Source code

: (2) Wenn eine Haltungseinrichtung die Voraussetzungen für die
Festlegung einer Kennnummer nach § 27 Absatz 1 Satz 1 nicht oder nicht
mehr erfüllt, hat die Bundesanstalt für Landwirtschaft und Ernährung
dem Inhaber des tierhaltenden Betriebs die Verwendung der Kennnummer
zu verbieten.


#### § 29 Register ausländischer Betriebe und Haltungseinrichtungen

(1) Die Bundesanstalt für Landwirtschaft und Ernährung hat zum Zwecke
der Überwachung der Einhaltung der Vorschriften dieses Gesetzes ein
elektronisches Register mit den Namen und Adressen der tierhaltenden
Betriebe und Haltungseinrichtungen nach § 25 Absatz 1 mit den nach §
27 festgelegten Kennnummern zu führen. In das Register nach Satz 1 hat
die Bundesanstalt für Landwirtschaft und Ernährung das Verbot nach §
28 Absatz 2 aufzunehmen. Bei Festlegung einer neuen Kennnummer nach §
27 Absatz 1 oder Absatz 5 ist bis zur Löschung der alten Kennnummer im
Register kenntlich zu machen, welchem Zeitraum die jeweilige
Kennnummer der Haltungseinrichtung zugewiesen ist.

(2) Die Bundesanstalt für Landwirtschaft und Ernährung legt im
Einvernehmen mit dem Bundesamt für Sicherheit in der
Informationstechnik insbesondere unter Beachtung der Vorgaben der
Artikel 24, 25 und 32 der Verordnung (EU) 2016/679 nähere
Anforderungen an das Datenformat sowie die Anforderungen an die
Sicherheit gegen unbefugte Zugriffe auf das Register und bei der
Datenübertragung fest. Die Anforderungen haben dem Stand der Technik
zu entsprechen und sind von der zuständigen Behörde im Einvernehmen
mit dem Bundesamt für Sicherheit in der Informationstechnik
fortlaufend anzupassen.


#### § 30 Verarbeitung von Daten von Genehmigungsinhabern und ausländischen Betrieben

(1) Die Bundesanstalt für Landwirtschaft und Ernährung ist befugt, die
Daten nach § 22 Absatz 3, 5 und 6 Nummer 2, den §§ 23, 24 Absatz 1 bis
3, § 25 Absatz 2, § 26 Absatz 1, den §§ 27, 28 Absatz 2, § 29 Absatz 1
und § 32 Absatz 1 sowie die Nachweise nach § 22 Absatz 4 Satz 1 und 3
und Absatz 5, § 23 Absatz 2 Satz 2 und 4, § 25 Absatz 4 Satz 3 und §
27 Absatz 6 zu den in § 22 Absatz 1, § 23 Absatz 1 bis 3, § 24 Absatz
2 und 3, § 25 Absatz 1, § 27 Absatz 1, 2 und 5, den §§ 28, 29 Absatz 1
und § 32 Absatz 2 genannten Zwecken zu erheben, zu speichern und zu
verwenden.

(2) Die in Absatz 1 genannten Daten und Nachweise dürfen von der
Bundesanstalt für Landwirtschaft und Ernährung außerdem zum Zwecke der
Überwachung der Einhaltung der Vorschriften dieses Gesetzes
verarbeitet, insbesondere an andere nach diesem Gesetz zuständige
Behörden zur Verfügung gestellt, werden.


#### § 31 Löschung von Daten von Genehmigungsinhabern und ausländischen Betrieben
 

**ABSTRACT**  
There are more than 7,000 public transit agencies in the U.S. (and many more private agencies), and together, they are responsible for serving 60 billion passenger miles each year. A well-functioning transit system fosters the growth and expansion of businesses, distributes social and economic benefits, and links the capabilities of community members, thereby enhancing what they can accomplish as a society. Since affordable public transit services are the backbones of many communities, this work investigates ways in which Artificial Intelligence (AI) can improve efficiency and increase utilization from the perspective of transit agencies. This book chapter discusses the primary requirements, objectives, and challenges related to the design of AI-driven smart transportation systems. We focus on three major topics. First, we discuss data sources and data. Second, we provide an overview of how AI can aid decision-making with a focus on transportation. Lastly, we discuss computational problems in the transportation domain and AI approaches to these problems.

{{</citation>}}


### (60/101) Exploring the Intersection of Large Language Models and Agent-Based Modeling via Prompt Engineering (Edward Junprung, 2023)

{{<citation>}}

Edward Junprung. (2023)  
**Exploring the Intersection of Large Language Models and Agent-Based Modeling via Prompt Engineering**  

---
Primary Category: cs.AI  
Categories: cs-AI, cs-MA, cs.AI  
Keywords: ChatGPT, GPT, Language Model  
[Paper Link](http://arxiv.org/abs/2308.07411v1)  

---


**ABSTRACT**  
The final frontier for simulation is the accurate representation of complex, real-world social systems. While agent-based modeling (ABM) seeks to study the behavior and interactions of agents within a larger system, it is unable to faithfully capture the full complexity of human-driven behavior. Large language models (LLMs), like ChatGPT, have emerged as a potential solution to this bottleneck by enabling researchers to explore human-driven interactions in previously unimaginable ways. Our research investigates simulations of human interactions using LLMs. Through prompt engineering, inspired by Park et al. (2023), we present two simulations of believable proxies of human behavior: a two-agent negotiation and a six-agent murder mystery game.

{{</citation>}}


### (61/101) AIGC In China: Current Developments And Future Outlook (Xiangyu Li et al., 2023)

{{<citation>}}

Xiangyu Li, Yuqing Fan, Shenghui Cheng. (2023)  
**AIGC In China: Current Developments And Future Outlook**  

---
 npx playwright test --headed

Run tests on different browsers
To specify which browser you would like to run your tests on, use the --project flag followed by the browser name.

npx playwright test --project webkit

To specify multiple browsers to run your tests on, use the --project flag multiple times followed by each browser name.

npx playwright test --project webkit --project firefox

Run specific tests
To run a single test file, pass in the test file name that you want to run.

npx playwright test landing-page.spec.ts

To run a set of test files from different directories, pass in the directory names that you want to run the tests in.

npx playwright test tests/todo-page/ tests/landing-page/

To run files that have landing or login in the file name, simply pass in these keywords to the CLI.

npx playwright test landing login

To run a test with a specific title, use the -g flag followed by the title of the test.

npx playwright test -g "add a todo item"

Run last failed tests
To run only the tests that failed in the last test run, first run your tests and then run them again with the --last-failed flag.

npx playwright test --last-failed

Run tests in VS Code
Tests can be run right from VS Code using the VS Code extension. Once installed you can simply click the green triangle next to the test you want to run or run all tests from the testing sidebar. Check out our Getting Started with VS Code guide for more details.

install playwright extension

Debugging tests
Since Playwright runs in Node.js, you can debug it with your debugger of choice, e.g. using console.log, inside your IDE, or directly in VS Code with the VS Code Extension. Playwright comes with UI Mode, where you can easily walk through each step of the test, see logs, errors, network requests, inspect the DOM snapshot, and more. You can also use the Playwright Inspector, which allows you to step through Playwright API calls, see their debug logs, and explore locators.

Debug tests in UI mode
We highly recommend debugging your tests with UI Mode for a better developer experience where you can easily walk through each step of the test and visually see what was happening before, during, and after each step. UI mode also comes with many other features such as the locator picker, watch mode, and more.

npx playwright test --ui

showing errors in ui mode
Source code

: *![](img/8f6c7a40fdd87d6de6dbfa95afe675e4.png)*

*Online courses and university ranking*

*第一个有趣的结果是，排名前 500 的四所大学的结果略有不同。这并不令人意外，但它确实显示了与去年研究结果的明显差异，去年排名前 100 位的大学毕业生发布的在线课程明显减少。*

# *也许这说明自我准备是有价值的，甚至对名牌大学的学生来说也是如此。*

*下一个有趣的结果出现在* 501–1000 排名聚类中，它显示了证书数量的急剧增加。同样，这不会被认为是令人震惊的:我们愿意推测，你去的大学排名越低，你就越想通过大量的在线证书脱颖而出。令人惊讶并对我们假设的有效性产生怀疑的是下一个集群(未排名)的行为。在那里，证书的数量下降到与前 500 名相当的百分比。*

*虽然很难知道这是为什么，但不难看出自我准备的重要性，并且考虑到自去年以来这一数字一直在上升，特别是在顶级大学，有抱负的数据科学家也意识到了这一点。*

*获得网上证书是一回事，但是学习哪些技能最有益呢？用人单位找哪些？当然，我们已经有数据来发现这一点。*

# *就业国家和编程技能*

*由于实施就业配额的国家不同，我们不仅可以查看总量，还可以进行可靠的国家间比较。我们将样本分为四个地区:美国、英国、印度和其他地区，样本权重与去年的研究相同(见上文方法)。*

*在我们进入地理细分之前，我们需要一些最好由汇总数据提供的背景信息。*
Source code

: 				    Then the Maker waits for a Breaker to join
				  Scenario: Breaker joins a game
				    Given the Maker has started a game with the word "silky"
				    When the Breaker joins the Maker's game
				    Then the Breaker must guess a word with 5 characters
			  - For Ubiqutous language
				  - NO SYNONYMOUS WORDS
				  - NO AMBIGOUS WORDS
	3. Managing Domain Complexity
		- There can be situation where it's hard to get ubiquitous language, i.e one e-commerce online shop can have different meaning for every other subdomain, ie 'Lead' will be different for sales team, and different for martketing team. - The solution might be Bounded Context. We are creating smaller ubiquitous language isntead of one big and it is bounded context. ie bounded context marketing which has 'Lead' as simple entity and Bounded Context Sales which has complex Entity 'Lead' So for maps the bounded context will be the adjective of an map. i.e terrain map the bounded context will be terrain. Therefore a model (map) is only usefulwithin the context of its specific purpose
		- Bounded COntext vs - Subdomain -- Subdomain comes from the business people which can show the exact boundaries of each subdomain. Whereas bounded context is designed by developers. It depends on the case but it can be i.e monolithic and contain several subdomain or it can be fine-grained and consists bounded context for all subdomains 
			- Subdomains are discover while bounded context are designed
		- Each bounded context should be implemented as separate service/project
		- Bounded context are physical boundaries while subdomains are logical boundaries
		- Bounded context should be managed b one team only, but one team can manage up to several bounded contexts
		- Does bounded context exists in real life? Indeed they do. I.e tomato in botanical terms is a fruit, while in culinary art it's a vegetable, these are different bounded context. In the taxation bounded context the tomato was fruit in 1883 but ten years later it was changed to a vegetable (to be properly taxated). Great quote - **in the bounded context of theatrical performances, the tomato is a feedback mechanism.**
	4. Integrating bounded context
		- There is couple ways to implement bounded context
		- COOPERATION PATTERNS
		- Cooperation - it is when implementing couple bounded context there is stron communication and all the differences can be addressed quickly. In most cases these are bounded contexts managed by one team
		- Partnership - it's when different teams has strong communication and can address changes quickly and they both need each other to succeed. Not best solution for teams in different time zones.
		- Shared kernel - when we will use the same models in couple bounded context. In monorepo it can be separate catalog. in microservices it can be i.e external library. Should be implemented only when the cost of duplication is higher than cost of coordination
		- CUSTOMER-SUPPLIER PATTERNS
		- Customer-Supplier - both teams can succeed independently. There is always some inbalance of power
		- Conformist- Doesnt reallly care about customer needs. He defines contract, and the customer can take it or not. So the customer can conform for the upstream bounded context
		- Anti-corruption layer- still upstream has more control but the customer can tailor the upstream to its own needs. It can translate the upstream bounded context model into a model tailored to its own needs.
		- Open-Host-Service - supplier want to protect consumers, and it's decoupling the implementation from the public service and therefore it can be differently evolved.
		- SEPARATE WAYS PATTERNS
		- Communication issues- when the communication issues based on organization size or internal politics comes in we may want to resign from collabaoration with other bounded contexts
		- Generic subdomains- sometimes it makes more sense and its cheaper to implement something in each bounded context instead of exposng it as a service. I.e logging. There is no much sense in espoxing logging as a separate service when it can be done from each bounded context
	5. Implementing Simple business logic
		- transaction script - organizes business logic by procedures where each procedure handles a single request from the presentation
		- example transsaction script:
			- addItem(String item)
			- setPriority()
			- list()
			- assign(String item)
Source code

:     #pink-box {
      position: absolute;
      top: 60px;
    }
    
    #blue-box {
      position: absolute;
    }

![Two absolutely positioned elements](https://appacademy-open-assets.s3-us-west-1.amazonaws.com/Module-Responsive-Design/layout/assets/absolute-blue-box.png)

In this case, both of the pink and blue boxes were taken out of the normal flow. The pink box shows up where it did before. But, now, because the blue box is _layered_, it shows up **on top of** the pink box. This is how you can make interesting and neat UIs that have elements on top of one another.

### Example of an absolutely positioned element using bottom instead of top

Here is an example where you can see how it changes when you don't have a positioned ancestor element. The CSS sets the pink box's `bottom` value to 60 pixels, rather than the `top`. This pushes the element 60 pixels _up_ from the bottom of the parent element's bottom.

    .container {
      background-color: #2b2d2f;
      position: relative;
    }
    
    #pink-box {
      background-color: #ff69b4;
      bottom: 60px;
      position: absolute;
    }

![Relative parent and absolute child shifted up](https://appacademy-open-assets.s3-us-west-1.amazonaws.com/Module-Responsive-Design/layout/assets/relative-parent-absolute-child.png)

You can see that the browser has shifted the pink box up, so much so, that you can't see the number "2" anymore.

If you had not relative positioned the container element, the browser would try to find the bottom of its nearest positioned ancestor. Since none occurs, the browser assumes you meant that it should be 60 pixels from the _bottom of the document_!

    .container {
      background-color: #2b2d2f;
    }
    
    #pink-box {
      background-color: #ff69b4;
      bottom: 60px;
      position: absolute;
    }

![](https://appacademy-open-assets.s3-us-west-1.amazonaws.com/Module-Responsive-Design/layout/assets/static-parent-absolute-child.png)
━━━━━━
## [Written task]
Filter the entries down to the lines that include the string "single".

## [Response box]
To run a single test file, pass in the test file name that you want to run.
		- transaction script - organizes business logic by procedures where each procedure handles a single request from the presentation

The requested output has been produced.